_Excerpted text:_
----------------------------------------

September 14, 2009 by Liz 6 Comments

When Passion is Sound Business

Creativity at Work

People say “do what you love.” Passion — a deep-seated desire to be doing what we’re doing — is key to keeping our interest through the pain it takes to transform an idea into business. But is passion enough? Not really.

It’s no surprise that passion needs to be directed toward solving a real problem that people need solved. If our passion is simply self-serving … well, I’m nice, but who really cares what makes me tick? Everyone is doing their own ticking and no one has a rewindable clock.

3 Ways Passionate Problem Solving Can Attract More Clients

As passionate problem solvers, what and how we present to clients and customers changes.

  1. Be an Advisor. Do the thinking. Builders offer products and services. Problem solvers listen, assess, and offer sound-thinking solutions that meet customer needs and desires. Demonstrate how you can focus on one bit of the business so that the client or customer can work on the rest.

----------------------------------------

_Listed entries:_
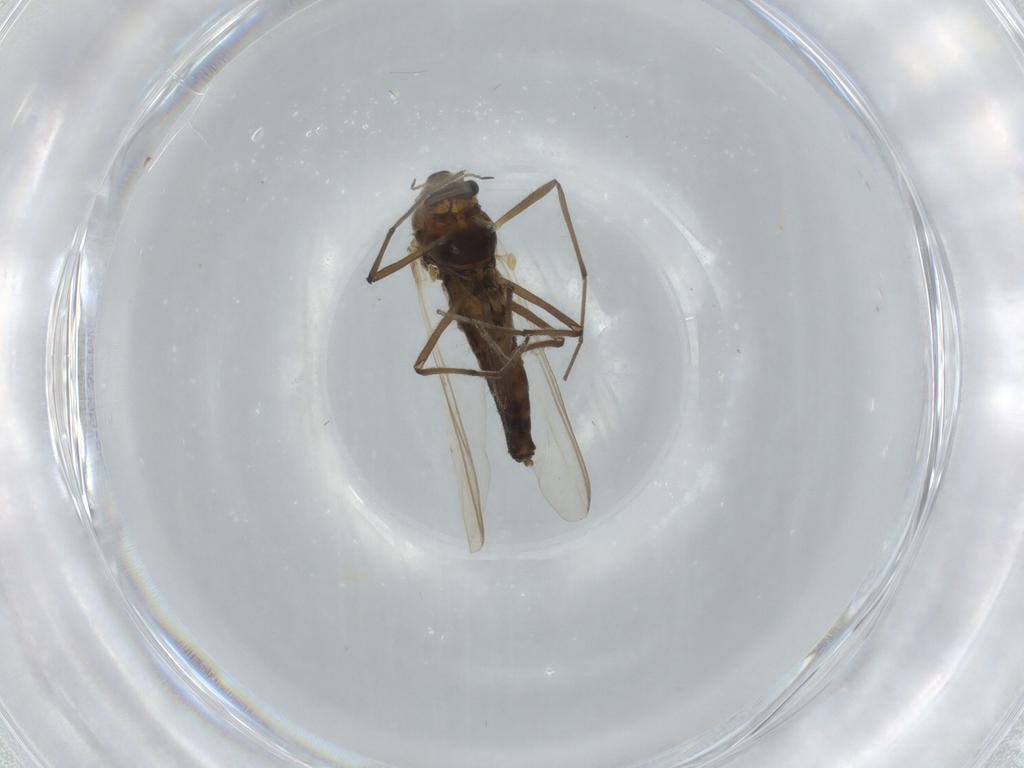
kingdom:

----------------------------------------

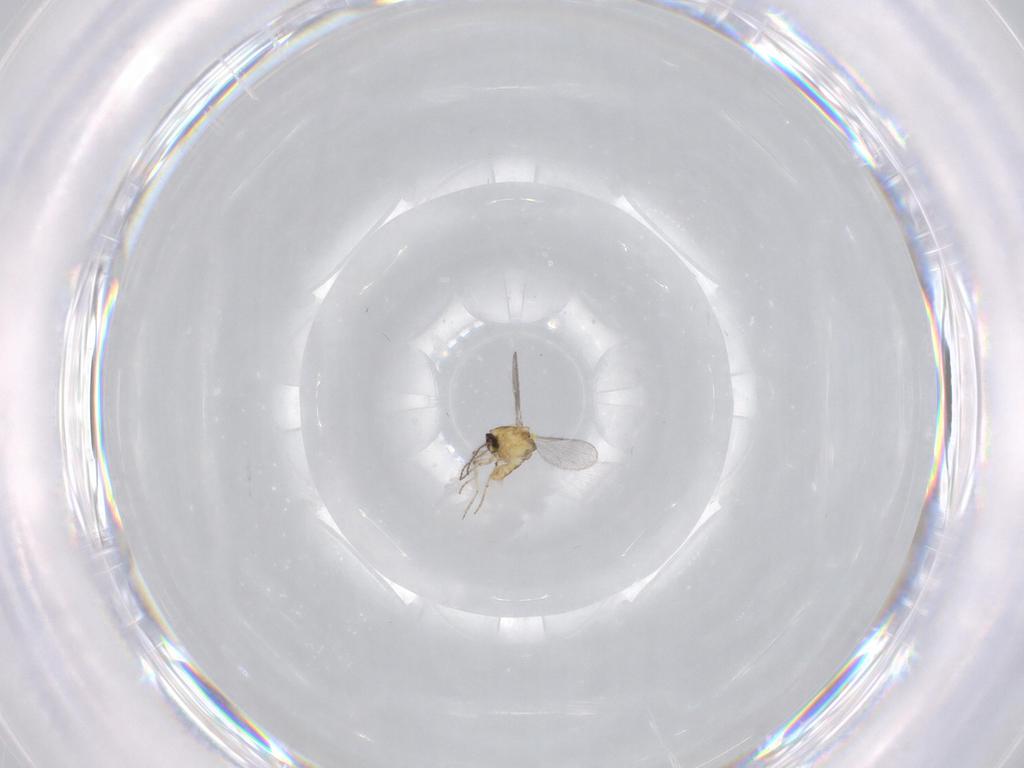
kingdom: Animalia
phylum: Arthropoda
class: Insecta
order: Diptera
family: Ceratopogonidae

----------------------------------------

_Work to complete:_
1. From the passion-in-business excerpt, transcribe the passage starting with "September 14, 2009" and going on through "enough? Not really.".
2. Do these statements agree with the passion-in-business excerpt? Answer yes or no for each, quoting the words that decide it. (a) The excerpt holds that passion alone is enough to turn an idea into a business. (b) The excerpt says builders offer products and services. (c) The excerpt gives five ways passionate problem solving can attract clients.

_Outputs for the tasks:_
1.
September 14, 2009 by Liz 6 Comments

When Passion is Sound Business

Creativity at Work

People say “do what you love.” Passion — a deep-seated desire to be doing what we’re doing — is key to keeping our interest through the pain it takes to transform an idea into business. But is passion enough? Not really.

2.
(a) No: "But is passion enough? Not really."
(b) Yes: "Builders offer products and services."
(c) No: "3 Ways Passionate Problem Solving Can Attract More Clients"